Content starts

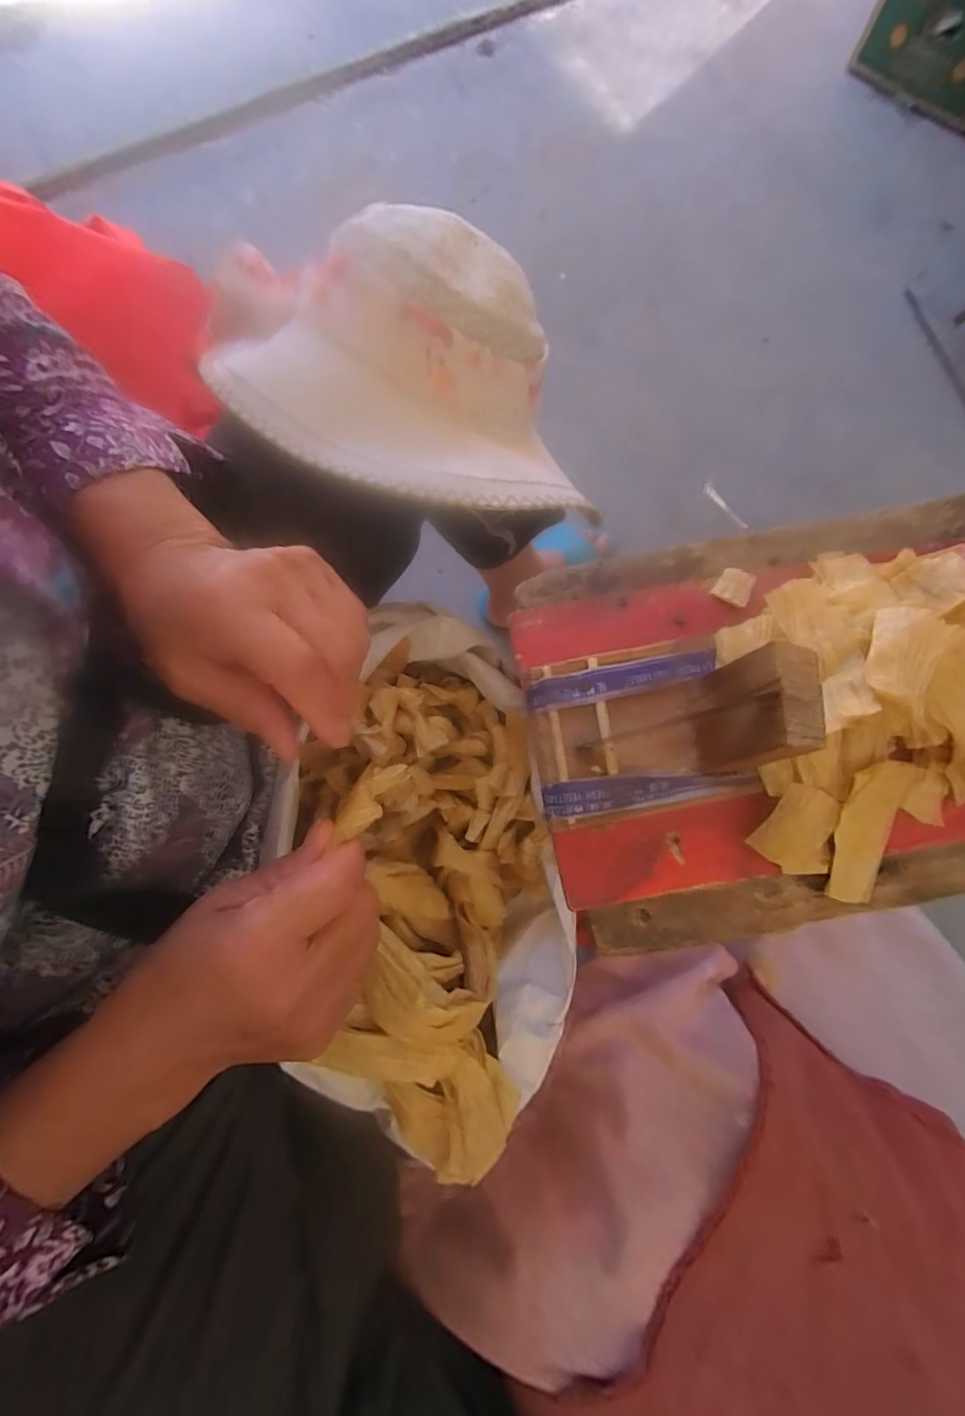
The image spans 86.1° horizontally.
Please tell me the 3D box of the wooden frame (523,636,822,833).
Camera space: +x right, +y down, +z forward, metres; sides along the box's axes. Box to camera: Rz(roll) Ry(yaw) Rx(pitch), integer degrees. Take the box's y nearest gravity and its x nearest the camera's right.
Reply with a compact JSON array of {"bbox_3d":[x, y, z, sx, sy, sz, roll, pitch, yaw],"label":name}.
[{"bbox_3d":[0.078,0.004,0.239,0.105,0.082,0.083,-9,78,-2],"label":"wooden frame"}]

Content ends
Content starts

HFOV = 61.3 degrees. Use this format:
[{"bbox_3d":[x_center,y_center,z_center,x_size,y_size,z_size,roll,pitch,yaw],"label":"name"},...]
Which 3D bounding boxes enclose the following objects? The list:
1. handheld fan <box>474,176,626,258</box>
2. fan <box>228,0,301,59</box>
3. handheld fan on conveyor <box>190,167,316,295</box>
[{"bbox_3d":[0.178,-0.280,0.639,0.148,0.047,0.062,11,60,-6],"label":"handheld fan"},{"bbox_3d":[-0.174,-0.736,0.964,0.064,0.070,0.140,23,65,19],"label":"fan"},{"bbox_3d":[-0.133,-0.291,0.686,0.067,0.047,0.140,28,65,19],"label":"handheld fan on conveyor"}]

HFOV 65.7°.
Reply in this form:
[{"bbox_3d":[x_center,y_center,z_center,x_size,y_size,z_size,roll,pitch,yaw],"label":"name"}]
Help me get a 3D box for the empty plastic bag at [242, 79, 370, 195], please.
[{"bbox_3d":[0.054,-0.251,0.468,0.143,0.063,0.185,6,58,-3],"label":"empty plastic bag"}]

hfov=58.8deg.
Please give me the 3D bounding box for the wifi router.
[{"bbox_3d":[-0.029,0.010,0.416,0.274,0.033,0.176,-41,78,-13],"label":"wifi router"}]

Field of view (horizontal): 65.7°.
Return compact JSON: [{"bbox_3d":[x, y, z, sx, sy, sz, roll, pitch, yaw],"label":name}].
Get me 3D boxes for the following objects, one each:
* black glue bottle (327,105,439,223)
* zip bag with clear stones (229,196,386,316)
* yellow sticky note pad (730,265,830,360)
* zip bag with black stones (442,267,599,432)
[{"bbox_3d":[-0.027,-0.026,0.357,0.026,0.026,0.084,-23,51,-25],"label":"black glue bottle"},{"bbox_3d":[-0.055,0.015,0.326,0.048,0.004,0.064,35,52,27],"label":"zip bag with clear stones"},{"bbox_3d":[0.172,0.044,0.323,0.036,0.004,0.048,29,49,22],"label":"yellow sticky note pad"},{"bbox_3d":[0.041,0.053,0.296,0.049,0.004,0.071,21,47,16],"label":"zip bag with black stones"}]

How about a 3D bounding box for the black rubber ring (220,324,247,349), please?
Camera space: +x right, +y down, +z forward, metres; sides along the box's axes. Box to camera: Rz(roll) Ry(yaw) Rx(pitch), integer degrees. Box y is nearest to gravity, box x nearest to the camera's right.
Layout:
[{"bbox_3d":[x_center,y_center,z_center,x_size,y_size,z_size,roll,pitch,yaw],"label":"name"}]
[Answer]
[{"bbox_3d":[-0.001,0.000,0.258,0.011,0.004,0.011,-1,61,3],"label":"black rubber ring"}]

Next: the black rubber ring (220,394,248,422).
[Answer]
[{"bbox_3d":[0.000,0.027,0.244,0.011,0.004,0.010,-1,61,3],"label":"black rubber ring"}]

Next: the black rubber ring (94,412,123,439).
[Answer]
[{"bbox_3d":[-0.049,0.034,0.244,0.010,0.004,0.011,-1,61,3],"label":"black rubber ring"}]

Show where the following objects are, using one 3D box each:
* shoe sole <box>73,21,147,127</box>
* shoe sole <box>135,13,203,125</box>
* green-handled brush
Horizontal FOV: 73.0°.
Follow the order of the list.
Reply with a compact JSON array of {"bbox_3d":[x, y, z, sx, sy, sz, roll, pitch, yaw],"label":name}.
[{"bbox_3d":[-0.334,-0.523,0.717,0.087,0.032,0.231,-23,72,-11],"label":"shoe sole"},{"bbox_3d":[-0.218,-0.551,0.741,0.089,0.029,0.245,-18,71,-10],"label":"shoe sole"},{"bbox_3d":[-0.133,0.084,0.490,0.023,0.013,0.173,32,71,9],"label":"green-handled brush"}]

Content ends

WORK INSTRUCTION: If a line in the material above holds "degrees", copy it.

SOLUTION:
Camera space: +x right, +y down, +z forward, metres; sides along the box's axes. Box to camera: Rz(roll) Ry(yaw) Rx(pitch), integer degrees. Take the box's y nearest gravity and its x nearest the camera's right.
HFOV = 61.3 degrees. Use this format:
Camera space: +x right, +y down, +z forward, metres; sides along the box's axes. Box to camera: Rz(roll) Ry(yaw) Rx(pitch), integer degrees. Box y is nearest to gravity, box x nearest to the camera's right.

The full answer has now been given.